Now for the second part of the title, “Brains”. Well, our experience remodeling the bathroom is much like the experience of brain stimulation in order to improve function.
Just like inviting our Construction Friend over to guide us, it is a VERY good idea to consult a Neurodevelopmental Specialist to help you evaluate where you are and guide you on where to go next and how to get there. Please note that Construction Friend gave us guidance and expertise and even loaned us tools, but WE had to do the work. In much the same way, I’ll give you guidance and expertise and even some tools, but the work of growing and organizing your child’s brain is yours—gloriously yours.
Just like my feeling of being overwhelmed when I saw just exactly how much work needed to be done, many mothers feel overwhelmed when they learn just what a program for their child may entail. But because of his experience, Construction Friend knew we could it if we would just take one step at a time. I know YOU can do it if you’ll just take one step at a time and work patiently and consistently.

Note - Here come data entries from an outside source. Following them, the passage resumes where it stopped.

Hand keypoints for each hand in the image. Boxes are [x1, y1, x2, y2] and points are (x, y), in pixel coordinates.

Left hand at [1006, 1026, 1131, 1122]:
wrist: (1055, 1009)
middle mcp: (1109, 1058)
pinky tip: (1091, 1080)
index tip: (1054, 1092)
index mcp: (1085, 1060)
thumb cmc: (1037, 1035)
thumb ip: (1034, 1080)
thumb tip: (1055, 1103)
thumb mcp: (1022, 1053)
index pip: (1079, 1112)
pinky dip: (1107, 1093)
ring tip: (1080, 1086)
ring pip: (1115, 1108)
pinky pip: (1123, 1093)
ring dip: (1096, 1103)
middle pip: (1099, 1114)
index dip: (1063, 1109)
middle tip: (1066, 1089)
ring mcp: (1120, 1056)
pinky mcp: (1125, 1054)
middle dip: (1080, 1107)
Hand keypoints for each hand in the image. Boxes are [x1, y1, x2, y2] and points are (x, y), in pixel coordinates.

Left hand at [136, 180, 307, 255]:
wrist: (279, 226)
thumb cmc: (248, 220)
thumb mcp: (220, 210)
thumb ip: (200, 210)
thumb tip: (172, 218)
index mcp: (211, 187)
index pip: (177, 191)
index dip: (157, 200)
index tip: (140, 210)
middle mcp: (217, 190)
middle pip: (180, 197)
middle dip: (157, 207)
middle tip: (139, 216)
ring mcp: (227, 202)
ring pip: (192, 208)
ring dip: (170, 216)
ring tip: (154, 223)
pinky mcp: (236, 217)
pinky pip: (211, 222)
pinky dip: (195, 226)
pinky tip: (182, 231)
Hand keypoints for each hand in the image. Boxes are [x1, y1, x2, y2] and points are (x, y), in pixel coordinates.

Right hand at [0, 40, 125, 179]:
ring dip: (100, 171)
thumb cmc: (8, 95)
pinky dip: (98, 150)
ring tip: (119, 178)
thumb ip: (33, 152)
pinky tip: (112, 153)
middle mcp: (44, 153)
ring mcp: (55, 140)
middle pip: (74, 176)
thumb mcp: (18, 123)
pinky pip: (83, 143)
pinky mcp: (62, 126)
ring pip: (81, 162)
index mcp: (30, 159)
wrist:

Just like my experience with the remodel, I learned setting tile, texturing walls, priming walls, installing new light fixtures, and grouting are not really that difficult. They take some planning and work, but are do-able with patience. In the same vein—creeping, crawling, teaching sound location, stimulating the sense of smell, stimulating the sense of touch and others—are not that hard. They take some planning and work, but are very do-able with patience.
Just like the less-than-fun sensations of having grout dust, mortar, primer and paint under my fingernails, in my hair and up my nose—sometimes doing a program is less than fun. Sometimes you just want to take a hot bath and get away. But we all know the finished product absolutely WILL NOT HAPPEN without all the less-than-fun stuff that has to happen first.
Just like our remodel, if you would have asked me in the MIDDLE of the job if it was worth it, I would have said NO WAY. But now that we have the finished product, I wish I had done it sooner. Sometimes in the middle of a program, it feels like it’s not worth it. Sometimes in the middle of a program it seems like it will never end. Sometimes it feels like the finished product will never be achieved. But the bathroom DID get finished and programs do, too. Children’s brains DO respond in a great way to stimulation and those same children grow up. The finished product is a child who is ready to spread their wings and become an independent adult. It’s an awesome sight—way better than my new bathroom. And once you catch the vision of that finished product, you’ll wish you would have started sooner.
Just like catching the vision of newly updated rooms inspired working in others rooms, stimulating brain organization and seeing results will change how you see EVERY child. You will understand what a little investment could do to unlock their potential. You will look past the struggles they may encounter and see how a well-organized neurological system could help them soar.
It’s great to be able to look back and see that we worked hard, pulled together as a family, and achieved something we didn’t think we were capable of. And you will have that same sense of accomplishment (times 100!) as you look back to see the road that led to the brain inside your physically coordinated, socially gracious, academically successful child.